Aims of the Meeting

The aims of KEELE12 are the same as our previous 11 meetings, namely to bring together the family of aluminium researchers to disseminate the very best research in the field. Of course our objectives are somewhat wider in that we not only want to welcome new research we also want to encourage new researchers in the field of aluminium and living things. We are always looking to widen the scope of our family and to continue to demonstrate the critical importance of understanding the consequences of living in the aluminium age. Only by being resolute and steadfast in our aims, as we have been for more than 20 years of Keele Meetings now, will we be able to create the platform for change that is required and is ultimately unavoidable and necessary. The use of aluminium in our everyday lives is burgeoning and so the emphasis on being able to continue to use our favourite metal not only effectively but safely without possible detriment to human health is heightened. We may well be approaching a ‘tipping point’ and we must continue to prepare for such a future scenario.

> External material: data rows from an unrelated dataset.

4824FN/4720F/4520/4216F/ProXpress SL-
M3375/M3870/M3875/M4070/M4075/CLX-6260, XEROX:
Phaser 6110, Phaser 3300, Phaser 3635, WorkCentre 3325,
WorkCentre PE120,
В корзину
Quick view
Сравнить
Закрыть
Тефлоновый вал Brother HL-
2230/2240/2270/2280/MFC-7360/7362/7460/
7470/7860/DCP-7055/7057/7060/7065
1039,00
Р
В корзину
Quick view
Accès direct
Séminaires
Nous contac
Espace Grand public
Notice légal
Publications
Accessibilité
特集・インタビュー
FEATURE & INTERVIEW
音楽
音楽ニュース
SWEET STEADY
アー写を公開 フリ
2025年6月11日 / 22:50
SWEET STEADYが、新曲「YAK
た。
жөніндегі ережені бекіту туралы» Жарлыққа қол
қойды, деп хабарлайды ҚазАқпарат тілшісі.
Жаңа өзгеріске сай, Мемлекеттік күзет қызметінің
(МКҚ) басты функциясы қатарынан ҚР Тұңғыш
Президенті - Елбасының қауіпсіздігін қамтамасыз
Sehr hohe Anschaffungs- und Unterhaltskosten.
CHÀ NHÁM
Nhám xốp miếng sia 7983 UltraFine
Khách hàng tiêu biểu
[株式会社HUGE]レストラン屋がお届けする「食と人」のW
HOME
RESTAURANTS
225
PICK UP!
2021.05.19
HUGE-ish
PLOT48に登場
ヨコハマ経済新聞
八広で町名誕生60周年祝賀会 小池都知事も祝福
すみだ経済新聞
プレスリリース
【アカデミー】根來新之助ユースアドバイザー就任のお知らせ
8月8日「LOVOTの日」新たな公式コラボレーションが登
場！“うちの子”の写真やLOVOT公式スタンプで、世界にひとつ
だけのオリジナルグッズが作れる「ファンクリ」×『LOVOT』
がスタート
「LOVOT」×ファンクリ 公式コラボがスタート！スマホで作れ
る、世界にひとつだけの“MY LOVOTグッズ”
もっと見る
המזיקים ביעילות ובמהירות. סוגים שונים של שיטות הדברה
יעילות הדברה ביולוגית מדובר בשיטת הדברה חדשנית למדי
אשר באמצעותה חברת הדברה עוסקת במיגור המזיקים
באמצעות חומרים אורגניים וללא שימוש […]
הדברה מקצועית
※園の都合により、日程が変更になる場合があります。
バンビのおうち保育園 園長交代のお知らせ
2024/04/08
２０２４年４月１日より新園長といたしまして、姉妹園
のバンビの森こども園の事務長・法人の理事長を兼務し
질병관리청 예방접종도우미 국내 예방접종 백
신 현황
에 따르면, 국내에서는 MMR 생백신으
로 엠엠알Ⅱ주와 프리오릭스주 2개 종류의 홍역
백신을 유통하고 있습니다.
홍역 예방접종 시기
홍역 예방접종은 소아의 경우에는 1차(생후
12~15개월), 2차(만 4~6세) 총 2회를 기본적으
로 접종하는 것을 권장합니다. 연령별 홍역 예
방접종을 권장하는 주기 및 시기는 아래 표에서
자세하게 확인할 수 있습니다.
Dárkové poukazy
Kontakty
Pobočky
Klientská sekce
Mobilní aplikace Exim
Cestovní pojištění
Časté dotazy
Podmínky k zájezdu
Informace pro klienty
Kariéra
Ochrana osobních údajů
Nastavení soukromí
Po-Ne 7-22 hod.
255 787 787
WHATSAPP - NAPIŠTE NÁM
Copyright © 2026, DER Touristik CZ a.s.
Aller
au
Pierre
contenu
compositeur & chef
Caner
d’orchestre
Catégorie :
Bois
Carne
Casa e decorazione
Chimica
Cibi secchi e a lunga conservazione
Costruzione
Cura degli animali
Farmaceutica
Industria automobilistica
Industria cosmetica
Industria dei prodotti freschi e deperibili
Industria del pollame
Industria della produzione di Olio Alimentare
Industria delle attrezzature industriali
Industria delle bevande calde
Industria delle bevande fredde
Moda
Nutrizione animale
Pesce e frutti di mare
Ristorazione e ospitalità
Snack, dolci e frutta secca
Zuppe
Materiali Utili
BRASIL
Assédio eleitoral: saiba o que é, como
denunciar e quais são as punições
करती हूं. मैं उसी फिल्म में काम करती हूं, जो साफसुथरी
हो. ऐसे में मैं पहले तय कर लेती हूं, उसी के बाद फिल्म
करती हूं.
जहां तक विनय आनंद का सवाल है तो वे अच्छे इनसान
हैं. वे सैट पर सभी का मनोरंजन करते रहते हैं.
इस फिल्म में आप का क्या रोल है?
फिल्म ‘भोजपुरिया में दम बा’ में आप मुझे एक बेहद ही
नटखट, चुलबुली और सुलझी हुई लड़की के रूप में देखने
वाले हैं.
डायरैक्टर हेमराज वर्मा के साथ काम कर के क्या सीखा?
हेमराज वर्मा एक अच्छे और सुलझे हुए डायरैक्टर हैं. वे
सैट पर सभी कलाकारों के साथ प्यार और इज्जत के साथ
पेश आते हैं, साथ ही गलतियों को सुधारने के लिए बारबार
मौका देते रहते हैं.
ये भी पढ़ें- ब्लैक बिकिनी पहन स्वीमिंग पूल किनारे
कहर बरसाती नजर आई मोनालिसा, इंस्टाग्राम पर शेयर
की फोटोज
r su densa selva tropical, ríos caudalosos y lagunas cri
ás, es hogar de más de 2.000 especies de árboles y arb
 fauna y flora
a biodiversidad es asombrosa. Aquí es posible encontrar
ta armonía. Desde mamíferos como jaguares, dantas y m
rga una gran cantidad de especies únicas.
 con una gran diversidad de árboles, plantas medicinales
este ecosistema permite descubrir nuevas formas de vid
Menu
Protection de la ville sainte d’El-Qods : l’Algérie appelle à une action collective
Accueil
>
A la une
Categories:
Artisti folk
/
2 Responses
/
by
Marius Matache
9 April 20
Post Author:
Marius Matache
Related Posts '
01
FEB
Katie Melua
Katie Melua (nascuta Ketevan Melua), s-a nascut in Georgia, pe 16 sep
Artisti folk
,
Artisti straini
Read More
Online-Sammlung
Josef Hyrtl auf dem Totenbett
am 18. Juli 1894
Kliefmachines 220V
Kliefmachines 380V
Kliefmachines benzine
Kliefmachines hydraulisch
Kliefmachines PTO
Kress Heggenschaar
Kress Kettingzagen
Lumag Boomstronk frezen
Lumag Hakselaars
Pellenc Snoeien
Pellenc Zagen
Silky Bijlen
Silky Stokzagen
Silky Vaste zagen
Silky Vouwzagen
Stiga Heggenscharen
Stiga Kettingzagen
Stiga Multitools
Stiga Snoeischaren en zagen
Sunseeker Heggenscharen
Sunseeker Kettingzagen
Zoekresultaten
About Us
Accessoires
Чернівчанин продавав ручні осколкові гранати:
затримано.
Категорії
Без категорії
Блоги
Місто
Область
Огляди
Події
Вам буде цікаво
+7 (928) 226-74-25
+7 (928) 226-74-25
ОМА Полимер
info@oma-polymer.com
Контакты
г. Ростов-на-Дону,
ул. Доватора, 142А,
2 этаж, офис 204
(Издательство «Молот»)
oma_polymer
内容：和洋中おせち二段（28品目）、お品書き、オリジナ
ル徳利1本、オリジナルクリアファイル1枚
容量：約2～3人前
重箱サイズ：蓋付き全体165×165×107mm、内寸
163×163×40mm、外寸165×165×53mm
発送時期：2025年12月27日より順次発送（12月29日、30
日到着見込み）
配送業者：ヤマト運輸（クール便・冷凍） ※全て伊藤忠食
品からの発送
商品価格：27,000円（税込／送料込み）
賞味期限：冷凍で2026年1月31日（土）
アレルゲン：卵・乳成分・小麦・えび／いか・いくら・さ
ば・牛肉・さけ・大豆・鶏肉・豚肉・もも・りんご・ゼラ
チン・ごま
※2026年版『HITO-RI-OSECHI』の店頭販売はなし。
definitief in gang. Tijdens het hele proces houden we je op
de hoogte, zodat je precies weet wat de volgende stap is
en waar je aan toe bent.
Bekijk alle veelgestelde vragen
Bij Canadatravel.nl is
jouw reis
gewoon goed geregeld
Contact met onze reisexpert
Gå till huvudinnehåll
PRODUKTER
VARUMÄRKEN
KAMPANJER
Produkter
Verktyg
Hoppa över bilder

Submissions of new unpublished research are invited in all areas of aluminium (and silicon) research including;

Aqueous aluminium chemistry including its solubility and biological availability in the sea, lakes, rivers et c.
Aluminium geochemistry; including soil chemistry
Interactions of aluminium with micro-organisms
Interactions of aluminium in algae and plants
Interactions of aluminium with invertebrates and vertebrates
Human exposure to aluminium
Aluminium in human diseases
Analytical aluminium chemistry
Inorganic aluminium chemistry
Bioinorganic aluminium chemistry
Clinical aluminium chemistry
Aluminium biochemistry
Aluminium in biotechnology
Aluminium in food, cosmetics, drugs, vaccines, prosthetics etc.
Aluminium nanoparticles and nanotoxicity
Silicon in plants, animals and humans in health and disease

These are only suggestions. One of the key features of Keele Meetings is that there are no invited speakers and the Scientific Programme is entirely determined by the quality and breadth of the submitted abstracts for Platform and Poster presentations. The Keele Meetings have earned a reputation for the dissemination and discussion of high quality research. They are also highly informal and friendly events which help to foster new collaborations and new friendships within the disparate global aluminium research community.

We are all contributors and survivors of ‘The Aluminium Age’. Why not come to the Twelfth Keele Meeting on Aluminium (KEELE12) in Vancouver, Canada and tell us all about your experience with our infamous and favourite metal, aluminium!